Centre pushes 6,000cr plan to tackle water depletion
CGWB Study Of 6,584 Blocks Puts 1,034 Of Them In ‘Dark Zone’
New Delhi: Fast depleting ground water in nearly 30% of the assessed blocks in the country has pushed the Centre to fast-track its Rs 6,000 crore ambitious plan aimed at efficient management of available water resources and strengthening of recharge mechanism through community participation.
Half of the total cost of this central scheme, named Atal Bhujal Yojana, will be supported by the World Bank as loan while the remaining half (Rs 3,000 crore) will be funded by the government through budgetary support to deal with the deepening crisis of water scarcity in many parts of the country.

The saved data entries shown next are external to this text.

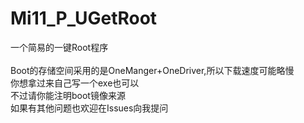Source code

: # Mi11_P_UGetRoot
一个简易的一键Root程序<br><br>Boot的存储空间采用的是OneManger+OneDriver,所以下载速度可能略慢
<br>你想拿过来自己写一个exe也可以<br>
不过请你能注明boot镜像来源<br>
如果有其他问题也欢迎在Issues向我提问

“We expect it to be approved before March 2018 so that it could be implemented with effect from April 1,” Union water resources secretary U P Singh told TOIon Wednesday.
If the stage of ground water development is more than 100%, it means the annual ground water consumption is more than the annual ground water recharge
The emphasis of the scheme will be on recharge (of ground water sources) and efficient use of water by involving people at the local level.
The last assessment report of the Central Ground Water Board (CGWB) shows that 1,034 of 6,584 assessed blocks in the country are over-exploited (usually referred to as ‘dark zones’). It means annual ground water consumption in those blocks is more than the annual ground water recharge. Besides, 934 blocks fall in different stages of criticality due to depletion without recharge.
The over-exploited units are mostly concentrated in Punjab, Haryana, Delhi, western UP, Rajasthan, Gujarat, Karnataka, Andhra Pradesh, Telangana and Tamil Nadu.
The report shows that Punjab, Haryana, Rajasthan and Delhi are worst among them. Though Tamil Nadu has the maximum number of ‘dark zones’ (358 out of 1139 assessed units), Punjab is the worst in percentage term with 105 (76%) of its 138 assessed units falling in this category. Similarly, 164 of the 248 assessed blocks in Rajasthan are over-exploited (66%), followed by Delhi where 15 of the 27 assessed blocks are in ‘dark zones’.